On a recent visit to my sister's home in Georgia, I joined her as she walked her miniature dachshunds, Cinnamon and Ginger. We decided to venture beyond her well kept subdivision to explore an abandoned housing project. One of several near her neighborhood north of Atlanta which bit the dust during the subprime mortgage crisis of 2007, the project area is huge. At one end a construction pond has morphed into a marshland replete with cattails bursting in the summer sun. At the other end we found a trove of wild berry patches. Blackberries, I'm almost sure. It was early in the day before the summer heat had taken hold but we had nothing to hold the easily available pickings and decided to come back later.

We did that, dragging my just awakened daughter Katie with us. Actually Katie and I got there first. Laura came later with the dogs which she tied to a small tree in the midst of one of the blackberry patches. It was mid morning and hot so we didn't stay long. Among the three of us we gathered at least 12 cups in a short time. They sat on Laura's kitchen counter for a day. Then she rinsed about half and froze them. I rinsed the rest and brought them back to Tennessee with me.

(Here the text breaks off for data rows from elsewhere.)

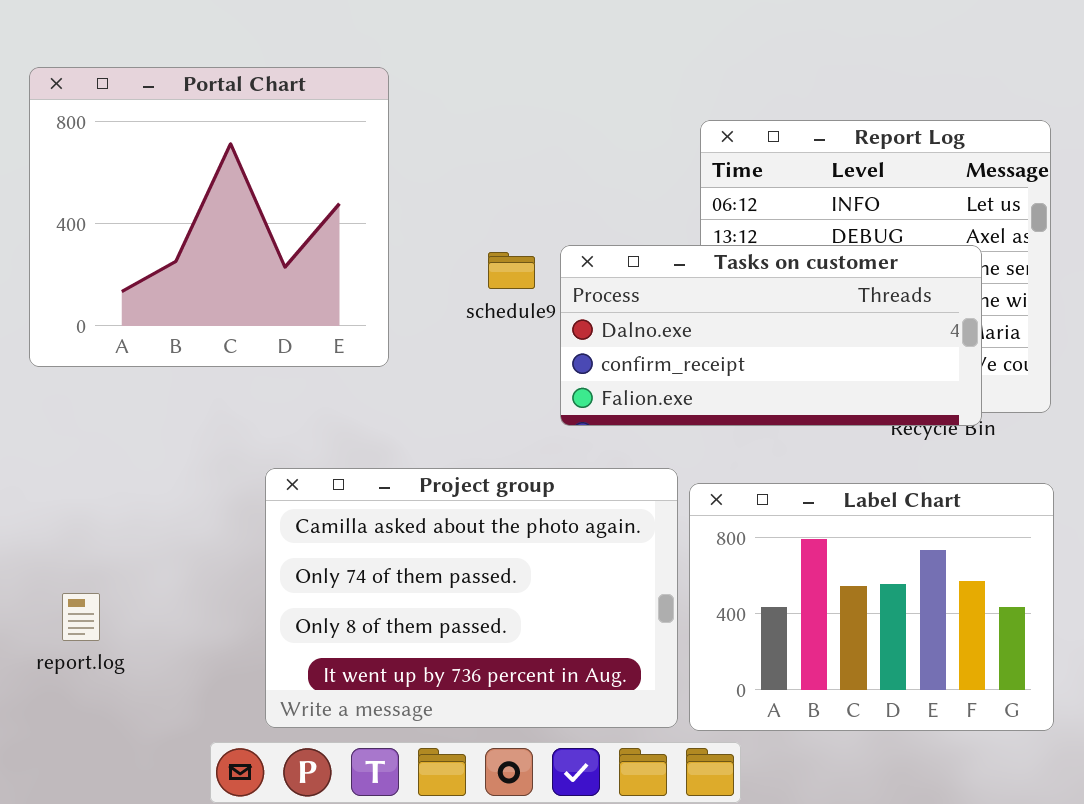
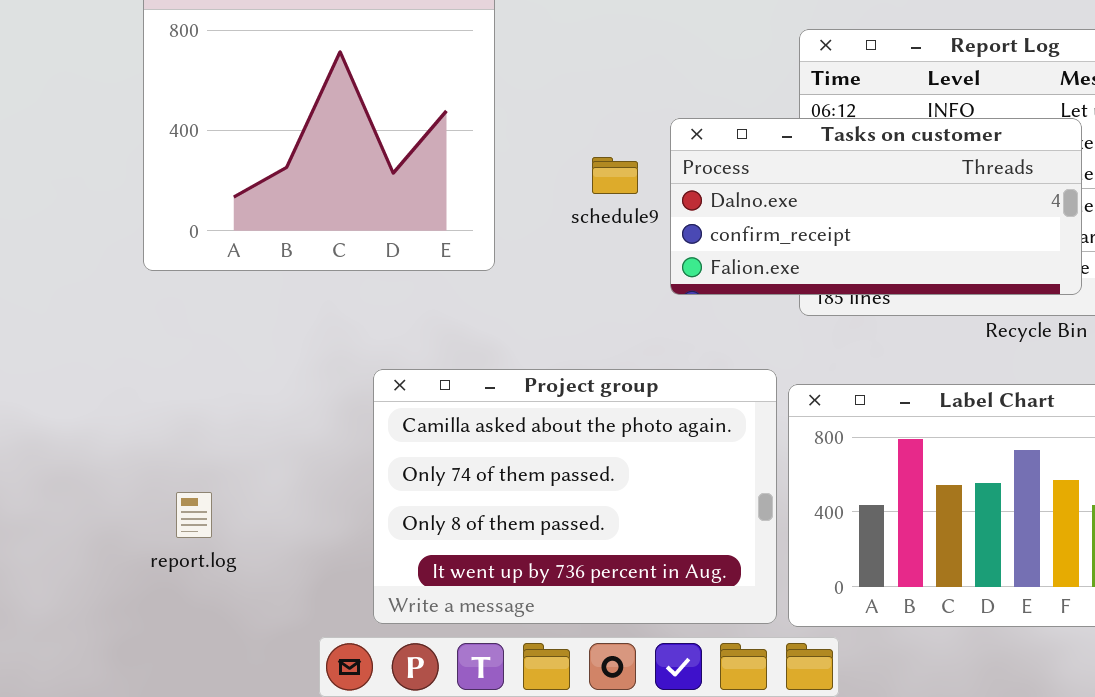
Tasks on customer: [560,245,982,426] -> [670,118,1082,295], moved

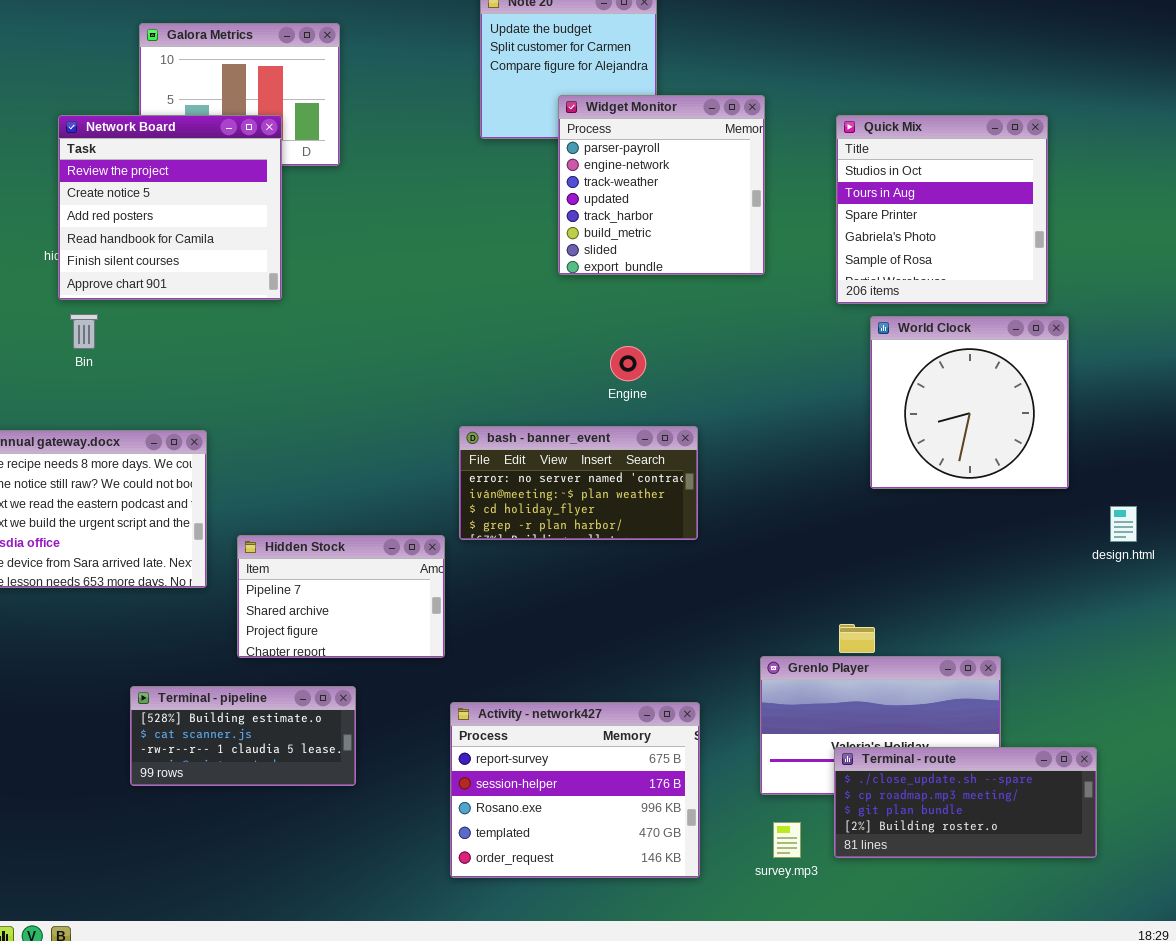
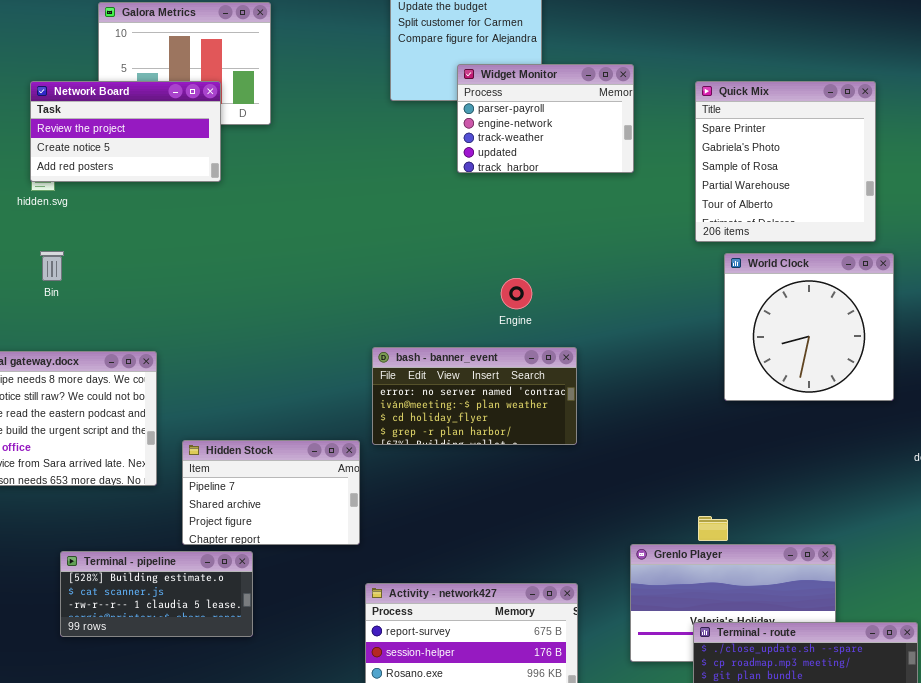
Widget Monitor: [558,95,765,275] -> [457,64,634,173], resized
Network Board: [58,115,282,300] -> [30,81,221,182], resized
Quick Mix: [836,115,1048,304] -> [695,81,876,242], scrolled down 2 rows
Terminal - pipeline: [130,686,356,786] -> [60,551,253,637], moved

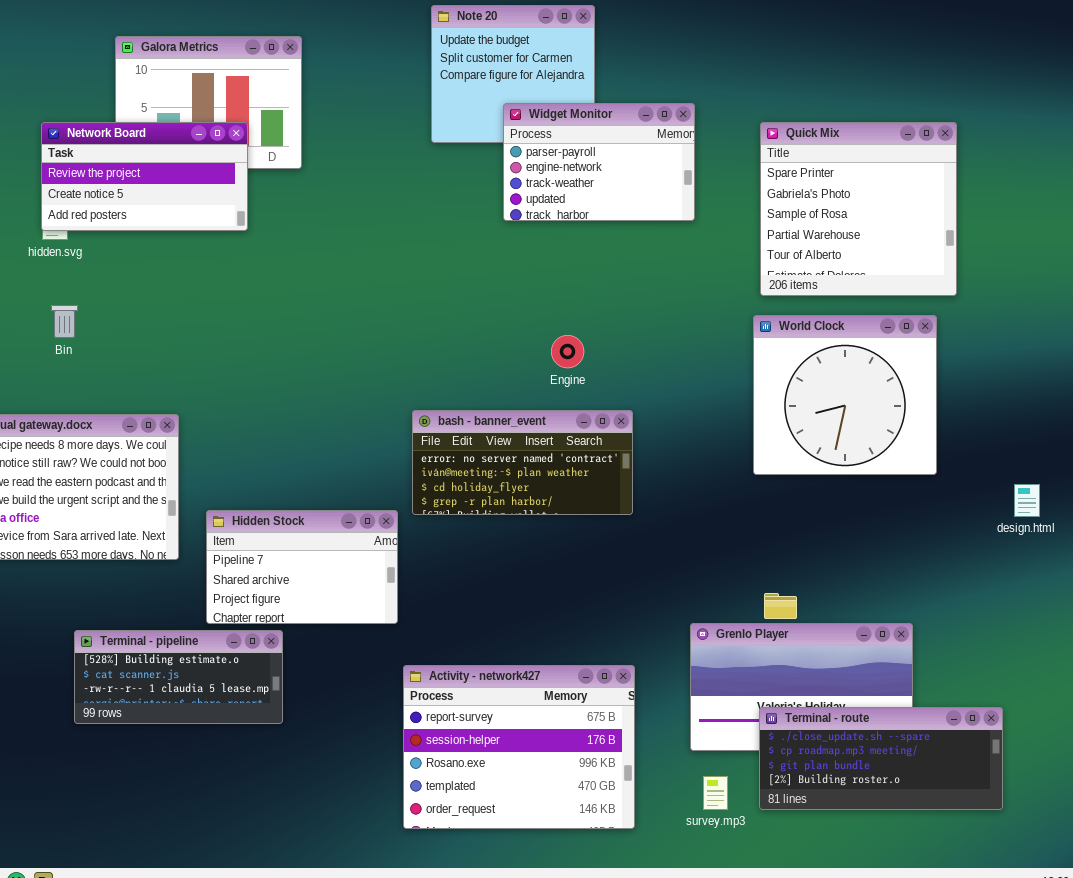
World Clock: [724,253,894,401] -> [753,315,937,475], moved

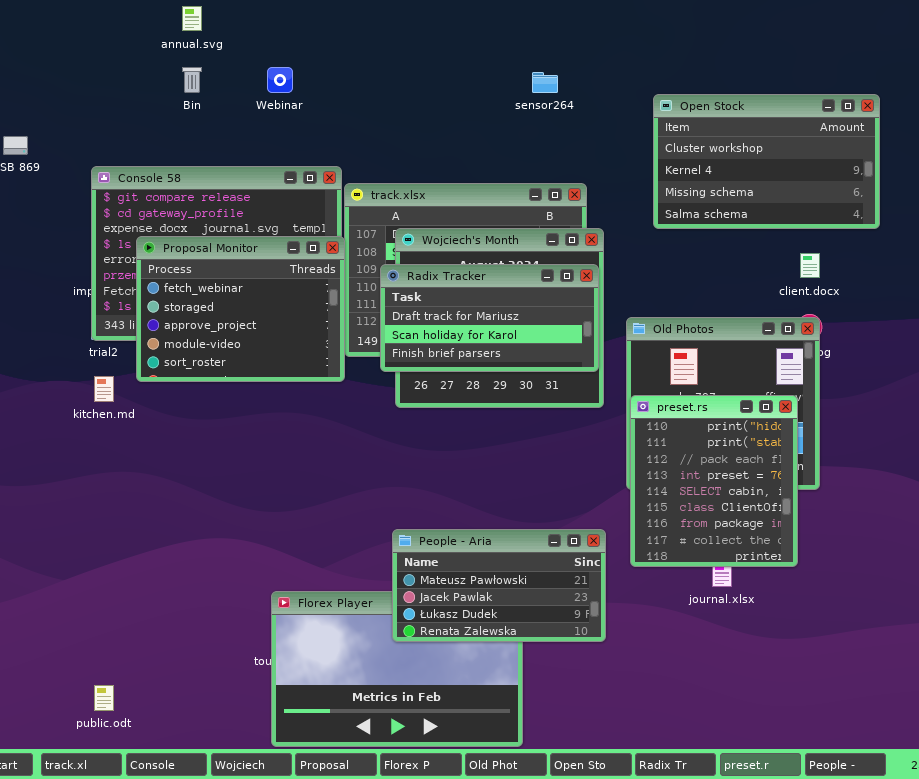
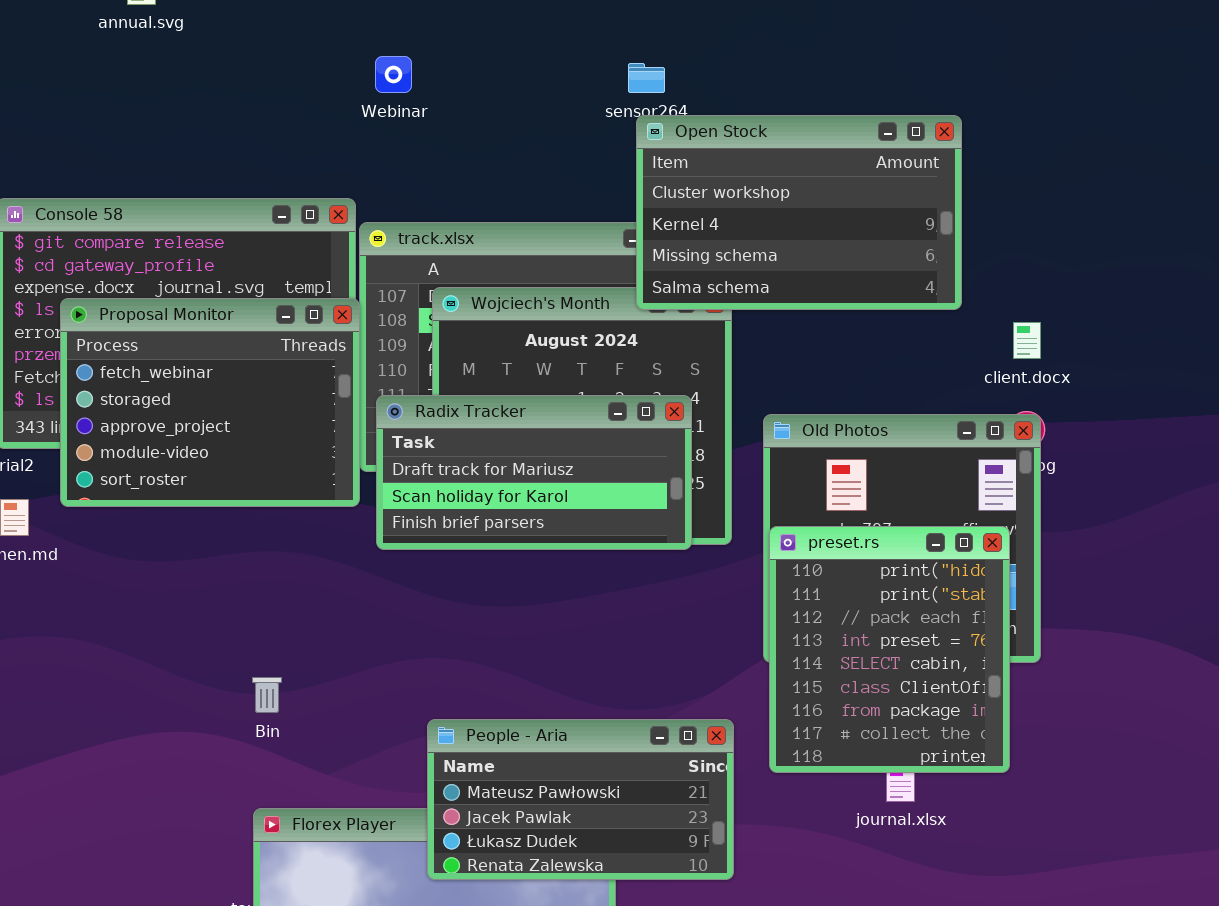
Bin: [182,67,202,93] -> [252,677,282,713], moved
Webinar: [267,67,293,93] -> [375,56,412,93], moved
Open Stock: [653,94,880,229] -> [636,115,962,310], moved
Radix Tracker: [380,264,599,372] -> [376,395,692,550], moved

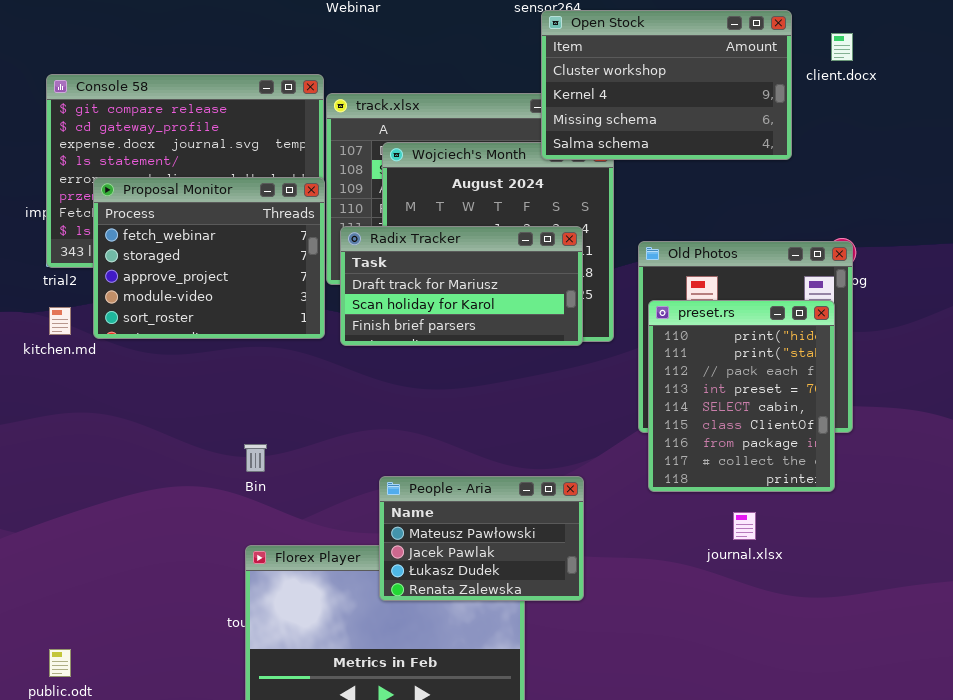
Proposal Monitor: [60,298,360,507] -> [93,177,325,339], moved
client.docx: [1013,322,1041,359] -> [831,33,853,61], moved
preset.rs: [769,526,1010,773] -> [648,300,835,492], moved
People - Aria: [427,719,734,880] -> [379,476,584,601], resized

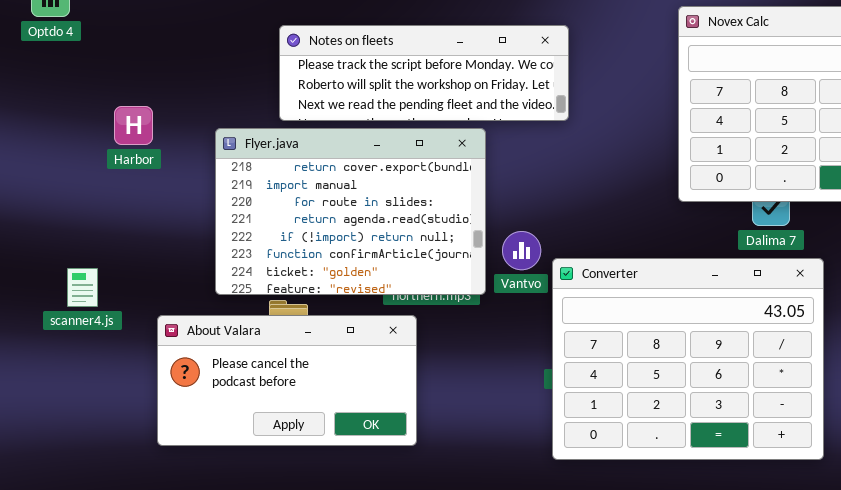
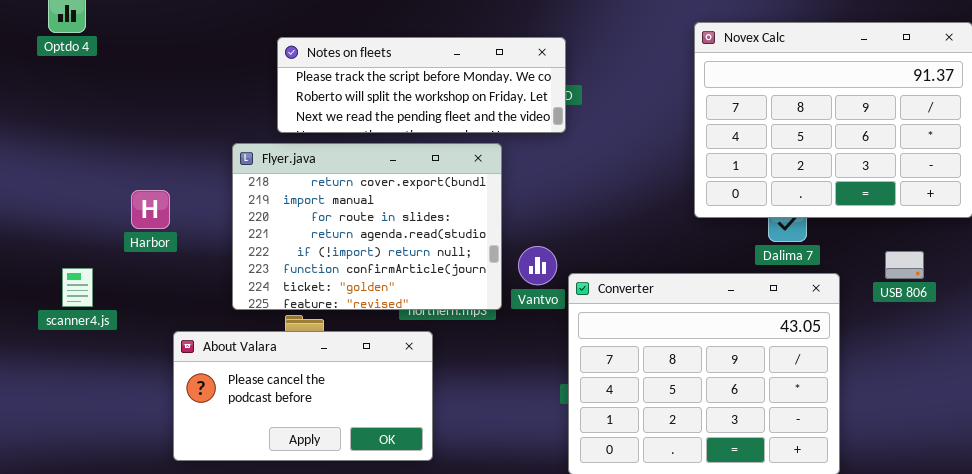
Notes on fleets: [279,25,569,121] -> [277,37,566,133], moved
Harbor: [114,106,153,145] -> [131,190,170,229], moved
scanner4.js: [67,268,98,307] -> [62,268,93,307], moved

The berries were extremely tart, but I dumped them in a pot thinking I'd add gobs of sugar and make a little jam. Big Oven has a simple recipe. After the berries had cooked down quite a bit I plopped a sample spoonful into a bowl and added sugar. After mixing this up I tasted some and found the sweetened berries had a good musty flavor.

But... The berry seeds were so big and so many that the texture was just unacceptable. I didn't know what to do.
I finally strained the cooked berries and got a little more than a pint of thick bitter juice.

I know dark berries have great anti-oxidant qualities so I'm drinking the stuff. Instead of adding sugar to the bitter mix, I add a couple of tablespoons of berry juice to 8 ounces of apple juice.
It tastes fine and I think it's healthy, too.